**ACTION ITEM**
Within the material below, how many lines carry the word "Bend"? Only that number is wanted.

======== RECORDS PROVIDED ========

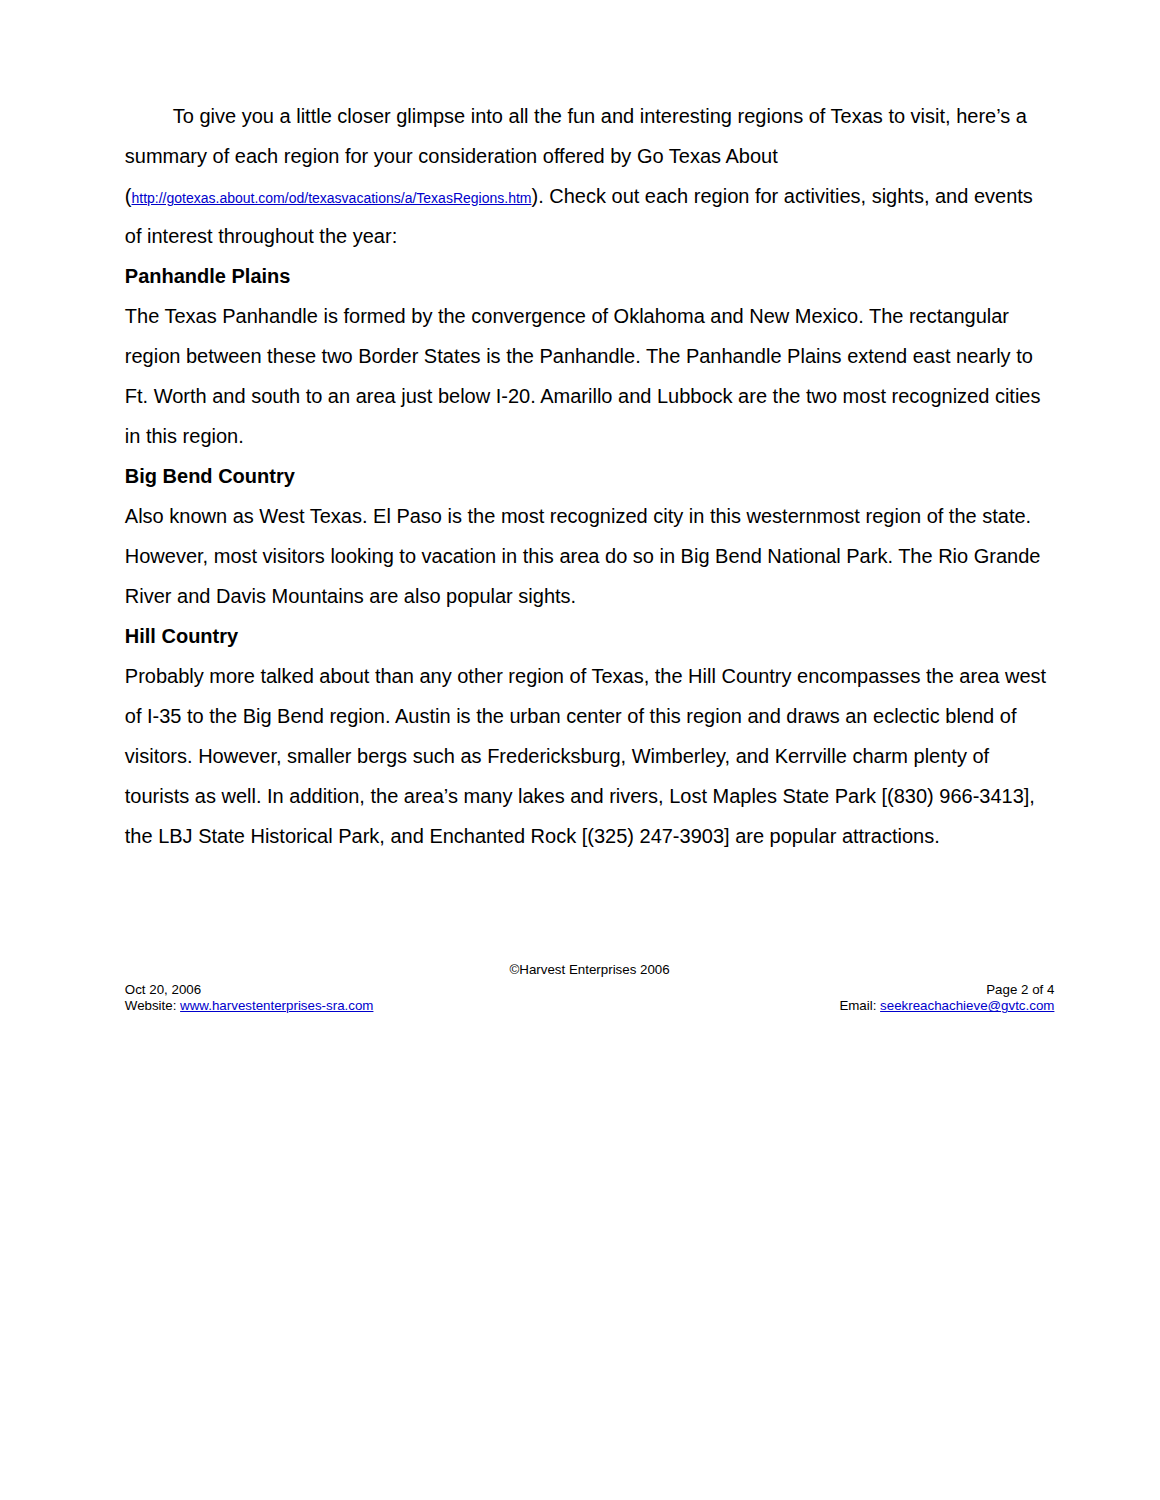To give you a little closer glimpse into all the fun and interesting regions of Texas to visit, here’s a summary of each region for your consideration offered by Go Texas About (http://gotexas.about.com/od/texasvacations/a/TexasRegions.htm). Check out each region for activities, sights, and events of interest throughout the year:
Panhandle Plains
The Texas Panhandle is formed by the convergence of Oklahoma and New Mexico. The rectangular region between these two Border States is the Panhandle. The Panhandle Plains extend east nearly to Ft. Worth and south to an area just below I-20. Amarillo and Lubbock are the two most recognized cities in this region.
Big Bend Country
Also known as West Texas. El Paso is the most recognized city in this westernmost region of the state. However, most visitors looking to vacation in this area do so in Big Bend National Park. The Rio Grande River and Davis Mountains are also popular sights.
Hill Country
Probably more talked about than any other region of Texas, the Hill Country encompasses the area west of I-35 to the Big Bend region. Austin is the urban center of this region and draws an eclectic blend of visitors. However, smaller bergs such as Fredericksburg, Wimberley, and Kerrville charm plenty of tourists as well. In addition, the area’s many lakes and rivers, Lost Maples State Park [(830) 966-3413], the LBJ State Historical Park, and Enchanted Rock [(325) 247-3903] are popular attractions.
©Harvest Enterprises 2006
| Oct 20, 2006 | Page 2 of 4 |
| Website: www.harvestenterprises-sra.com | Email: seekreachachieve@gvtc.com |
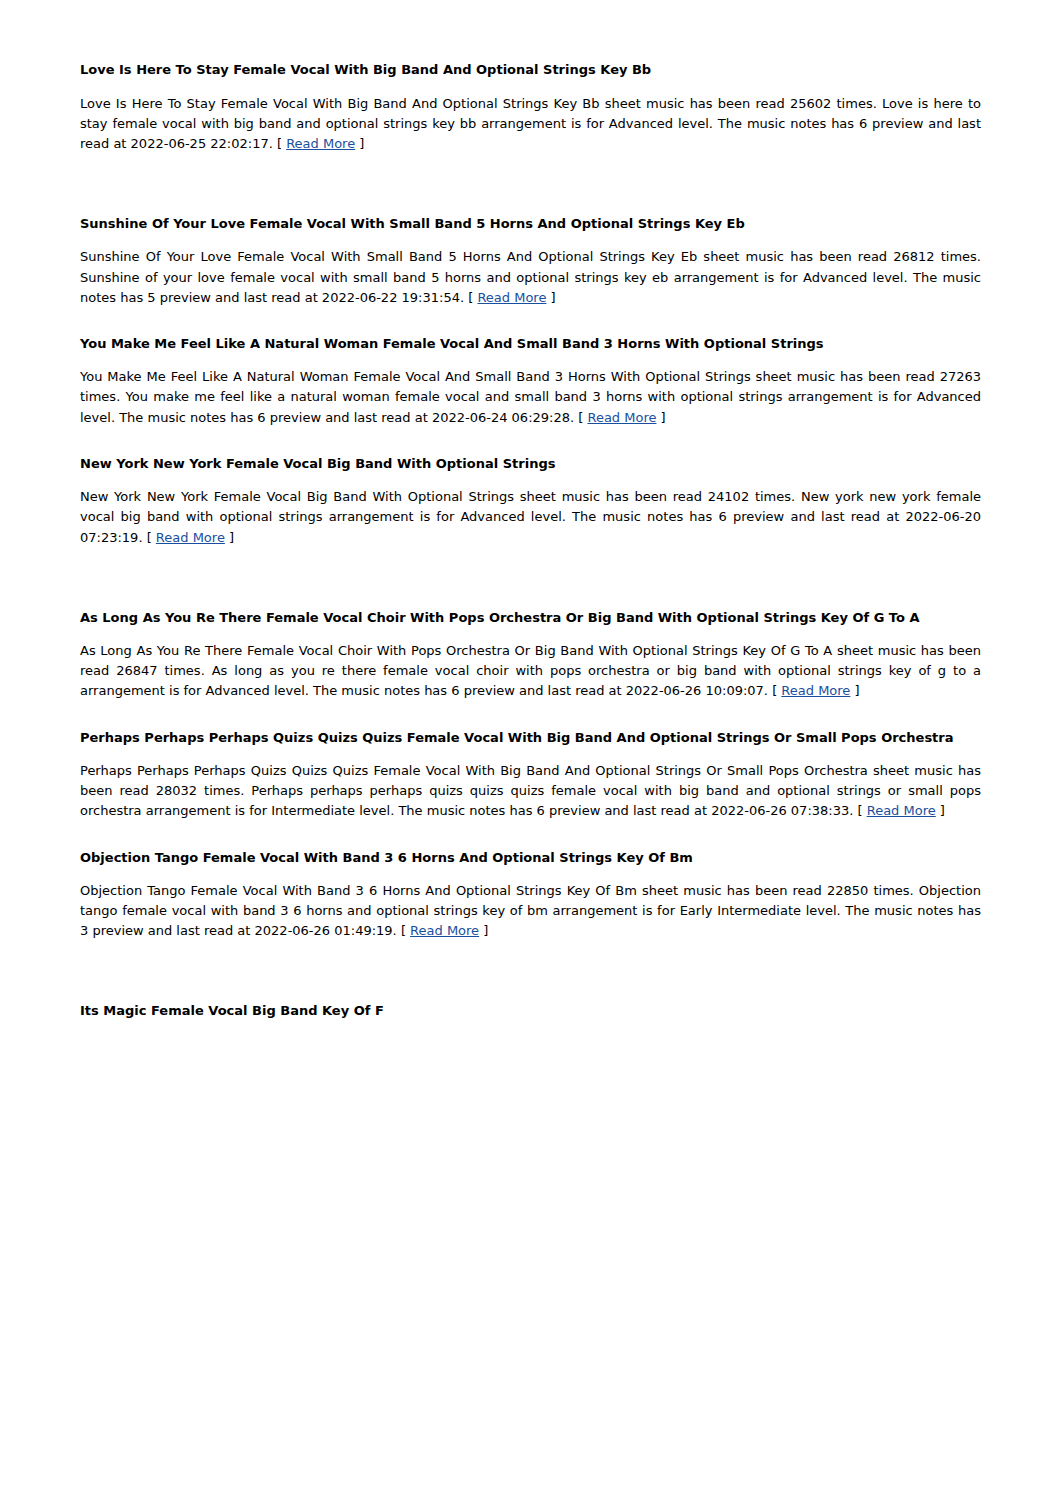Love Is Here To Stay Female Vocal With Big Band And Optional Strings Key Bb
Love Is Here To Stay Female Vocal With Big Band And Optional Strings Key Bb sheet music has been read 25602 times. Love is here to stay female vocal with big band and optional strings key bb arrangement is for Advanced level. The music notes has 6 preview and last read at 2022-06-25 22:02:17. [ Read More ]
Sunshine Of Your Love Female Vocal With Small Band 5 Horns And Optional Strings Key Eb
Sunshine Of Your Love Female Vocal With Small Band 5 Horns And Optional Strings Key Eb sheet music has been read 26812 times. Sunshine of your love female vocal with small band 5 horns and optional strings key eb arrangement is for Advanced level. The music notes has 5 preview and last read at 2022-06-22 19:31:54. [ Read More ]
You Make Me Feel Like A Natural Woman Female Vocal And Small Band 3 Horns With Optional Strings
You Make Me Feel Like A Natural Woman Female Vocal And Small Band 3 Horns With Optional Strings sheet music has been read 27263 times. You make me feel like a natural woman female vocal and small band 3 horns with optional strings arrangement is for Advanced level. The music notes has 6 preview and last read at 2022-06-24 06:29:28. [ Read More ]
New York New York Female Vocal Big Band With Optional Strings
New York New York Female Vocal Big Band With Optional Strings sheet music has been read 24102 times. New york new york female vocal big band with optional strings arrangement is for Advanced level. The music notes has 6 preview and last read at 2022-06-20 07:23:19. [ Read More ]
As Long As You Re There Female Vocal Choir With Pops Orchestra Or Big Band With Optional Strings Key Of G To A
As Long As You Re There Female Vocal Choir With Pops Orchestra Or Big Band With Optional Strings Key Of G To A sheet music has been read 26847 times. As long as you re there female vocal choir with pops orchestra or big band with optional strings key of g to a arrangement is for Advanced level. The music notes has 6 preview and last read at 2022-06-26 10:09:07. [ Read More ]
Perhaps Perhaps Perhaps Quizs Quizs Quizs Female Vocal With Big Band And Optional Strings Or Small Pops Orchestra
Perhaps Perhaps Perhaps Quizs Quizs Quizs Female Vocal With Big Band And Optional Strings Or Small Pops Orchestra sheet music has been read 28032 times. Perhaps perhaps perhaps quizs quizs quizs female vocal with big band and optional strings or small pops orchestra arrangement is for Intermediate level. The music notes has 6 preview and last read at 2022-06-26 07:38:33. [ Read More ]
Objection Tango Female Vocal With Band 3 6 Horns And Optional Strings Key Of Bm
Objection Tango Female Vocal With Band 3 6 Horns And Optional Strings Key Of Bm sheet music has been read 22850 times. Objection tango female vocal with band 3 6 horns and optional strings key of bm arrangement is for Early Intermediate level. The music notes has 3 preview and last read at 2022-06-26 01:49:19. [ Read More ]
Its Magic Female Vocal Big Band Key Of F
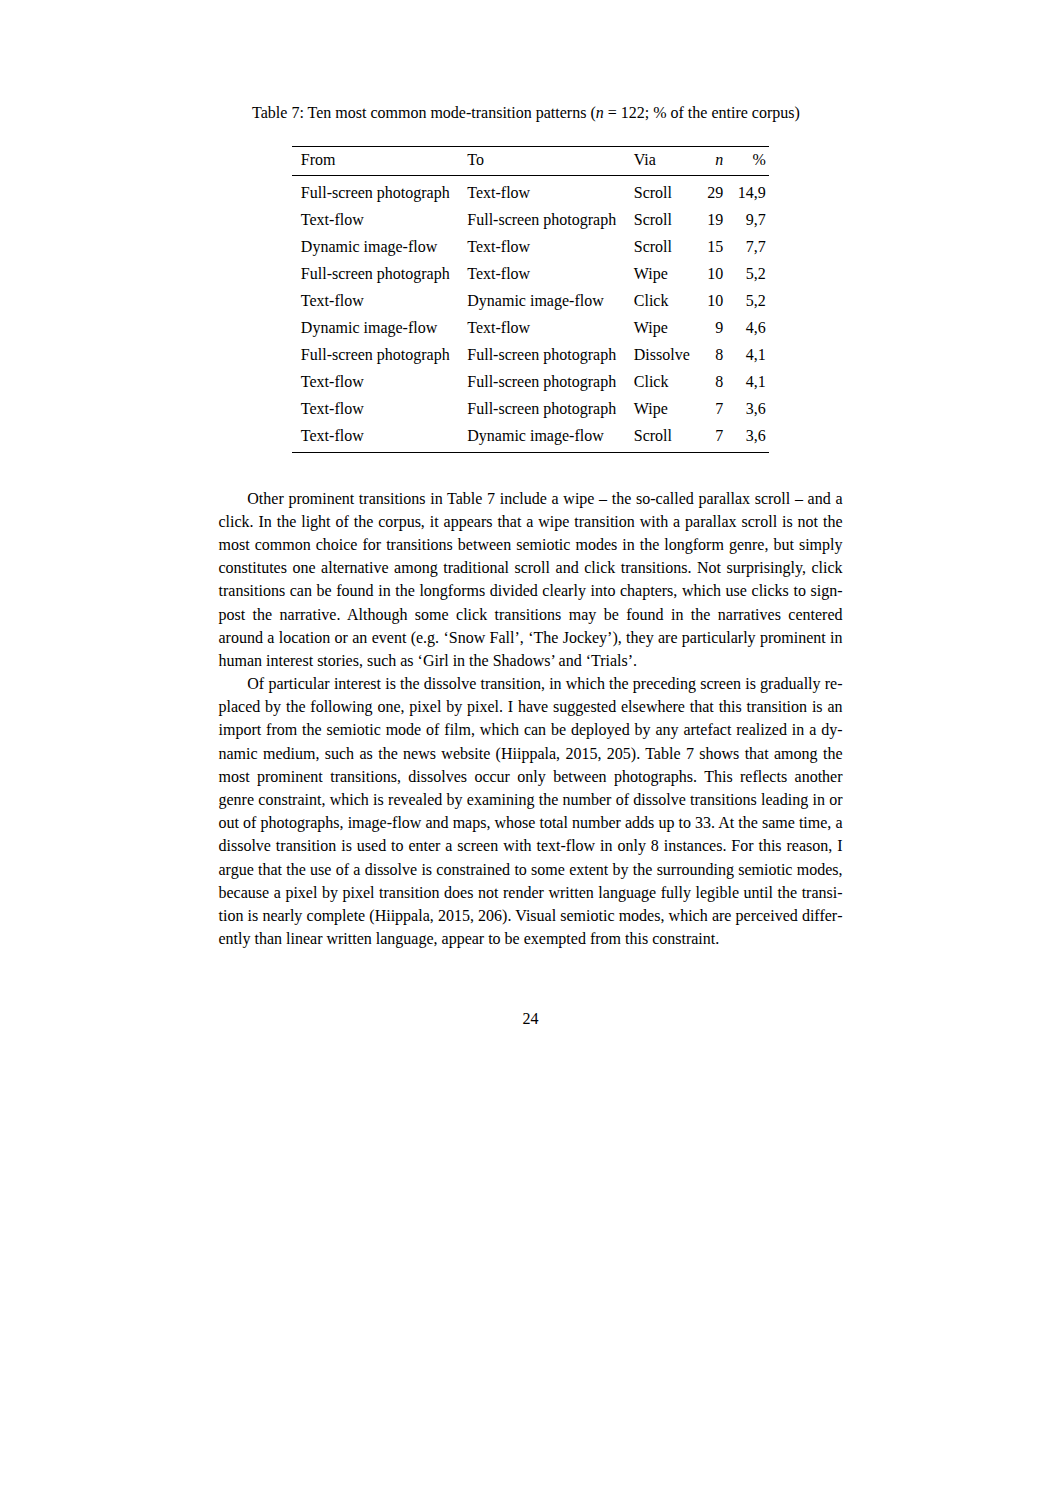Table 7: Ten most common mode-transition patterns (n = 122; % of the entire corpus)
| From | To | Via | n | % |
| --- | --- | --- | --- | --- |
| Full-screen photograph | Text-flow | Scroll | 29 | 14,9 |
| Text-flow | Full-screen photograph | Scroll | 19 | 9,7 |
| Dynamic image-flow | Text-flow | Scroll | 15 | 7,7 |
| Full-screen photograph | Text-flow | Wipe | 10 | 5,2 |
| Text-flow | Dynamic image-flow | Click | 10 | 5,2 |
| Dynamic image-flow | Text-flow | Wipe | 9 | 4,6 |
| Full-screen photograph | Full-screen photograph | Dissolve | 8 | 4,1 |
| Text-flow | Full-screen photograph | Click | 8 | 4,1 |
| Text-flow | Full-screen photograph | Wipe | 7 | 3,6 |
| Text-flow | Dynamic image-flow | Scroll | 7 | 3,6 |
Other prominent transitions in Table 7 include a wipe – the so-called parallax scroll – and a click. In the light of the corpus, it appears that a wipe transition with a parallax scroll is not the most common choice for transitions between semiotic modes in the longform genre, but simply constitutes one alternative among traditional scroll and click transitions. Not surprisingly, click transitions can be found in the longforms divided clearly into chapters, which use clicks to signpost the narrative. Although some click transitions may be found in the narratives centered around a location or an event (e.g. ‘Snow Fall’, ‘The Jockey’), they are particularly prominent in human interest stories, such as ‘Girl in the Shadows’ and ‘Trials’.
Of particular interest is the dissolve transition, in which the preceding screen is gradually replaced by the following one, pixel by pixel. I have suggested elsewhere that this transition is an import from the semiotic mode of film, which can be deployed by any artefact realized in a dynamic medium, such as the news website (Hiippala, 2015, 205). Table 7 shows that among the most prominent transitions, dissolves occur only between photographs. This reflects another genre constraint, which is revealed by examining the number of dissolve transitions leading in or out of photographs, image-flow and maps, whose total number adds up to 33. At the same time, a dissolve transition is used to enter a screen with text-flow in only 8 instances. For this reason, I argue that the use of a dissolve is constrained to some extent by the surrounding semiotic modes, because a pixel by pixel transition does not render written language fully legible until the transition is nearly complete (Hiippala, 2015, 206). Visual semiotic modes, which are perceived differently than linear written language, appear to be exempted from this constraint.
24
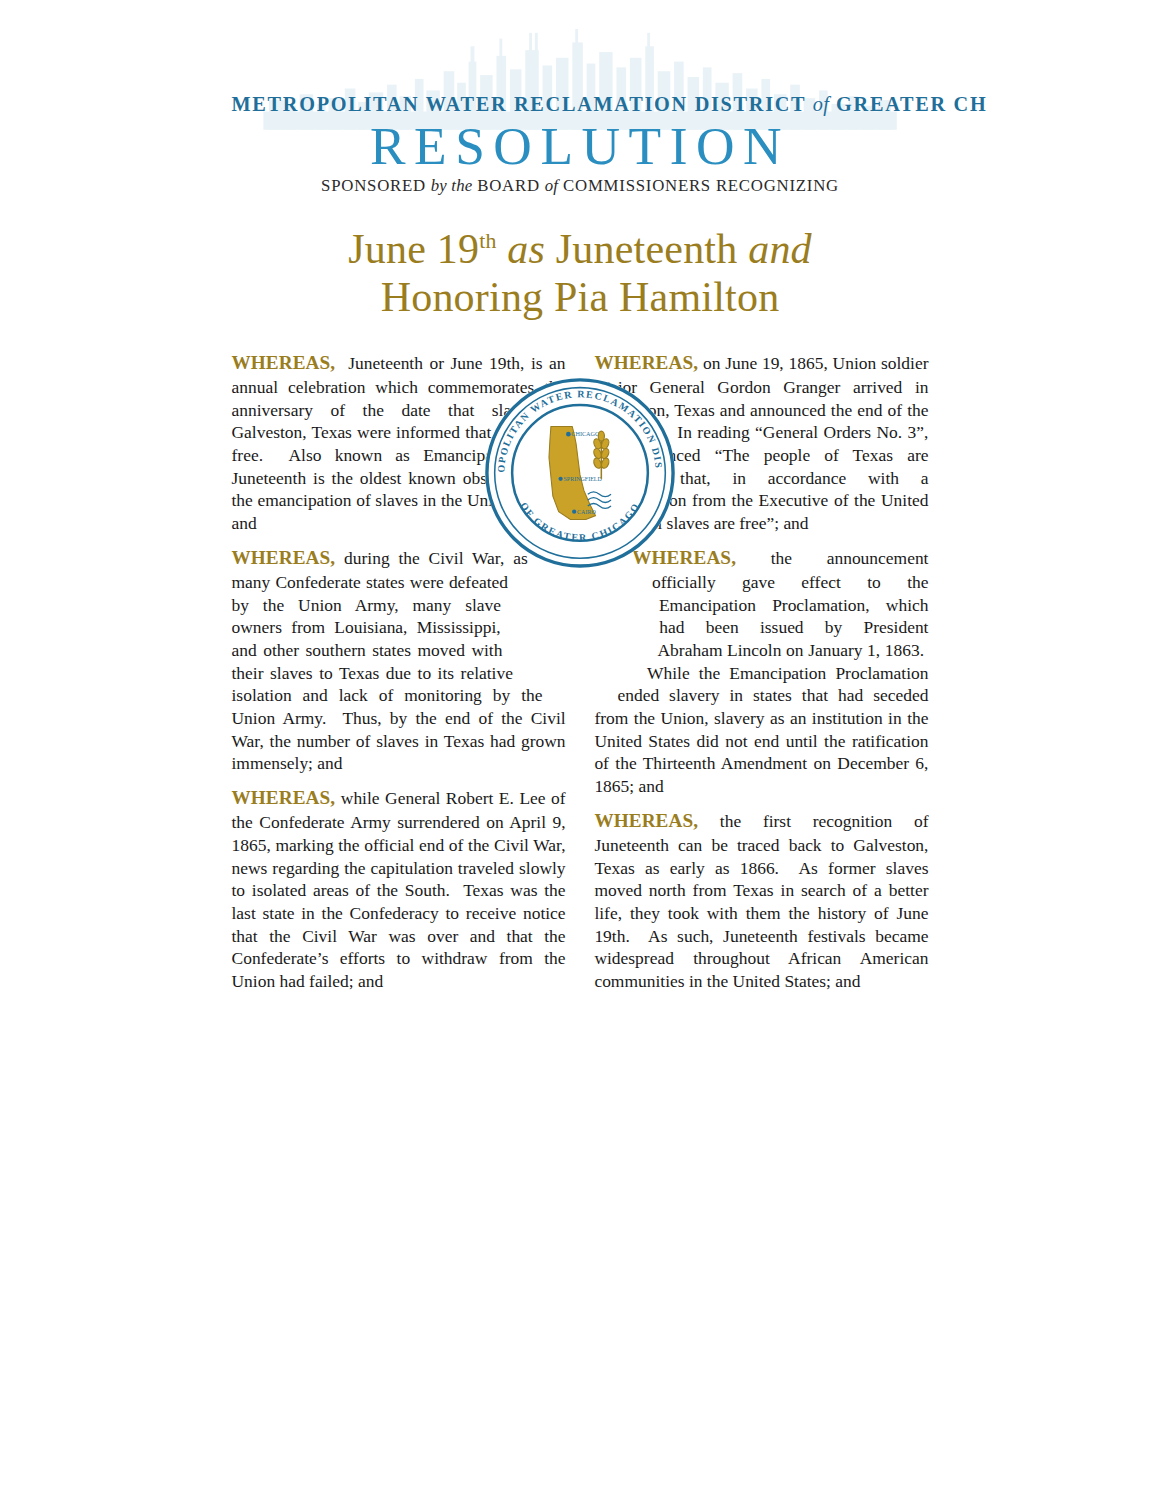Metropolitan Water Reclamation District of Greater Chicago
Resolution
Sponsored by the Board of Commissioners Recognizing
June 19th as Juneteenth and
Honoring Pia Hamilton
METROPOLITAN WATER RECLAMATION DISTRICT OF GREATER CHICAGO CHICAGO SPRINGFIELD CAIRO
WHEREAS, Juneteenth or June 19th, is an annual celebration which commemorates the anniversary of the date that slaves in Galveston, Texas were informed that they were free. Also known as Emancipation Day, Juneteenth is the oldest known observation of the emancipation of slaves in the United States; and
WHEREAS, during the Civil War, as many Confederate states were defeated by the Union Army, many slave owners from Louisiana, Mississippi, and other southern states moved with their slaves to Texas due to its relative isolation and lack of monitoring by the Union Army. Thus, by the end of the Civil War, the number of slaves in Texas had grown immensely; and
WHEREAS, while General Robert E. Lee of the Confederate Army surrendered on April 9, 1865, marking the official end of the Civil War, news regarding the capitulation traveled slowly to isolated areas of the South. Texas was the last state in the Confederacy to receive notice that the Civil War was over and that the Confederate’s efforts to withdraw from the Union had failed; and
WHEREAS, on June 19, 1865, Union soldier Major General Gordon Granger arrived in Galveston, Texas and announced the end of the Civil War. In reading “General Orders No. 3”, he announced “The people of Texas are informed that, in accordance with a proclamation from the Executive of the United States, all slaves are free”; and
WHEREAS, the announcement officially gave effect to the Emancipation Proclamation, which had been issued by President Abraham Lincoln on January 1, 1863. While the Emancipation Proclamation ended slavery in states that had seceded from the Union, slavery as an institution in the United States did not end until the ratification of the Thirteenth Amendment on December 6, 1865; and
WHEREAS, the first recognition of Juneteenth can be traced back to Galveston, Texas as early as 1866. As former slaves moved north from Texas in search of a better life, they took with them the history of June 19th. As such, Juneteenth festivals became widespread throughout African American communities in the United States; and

========

**RESULT**
3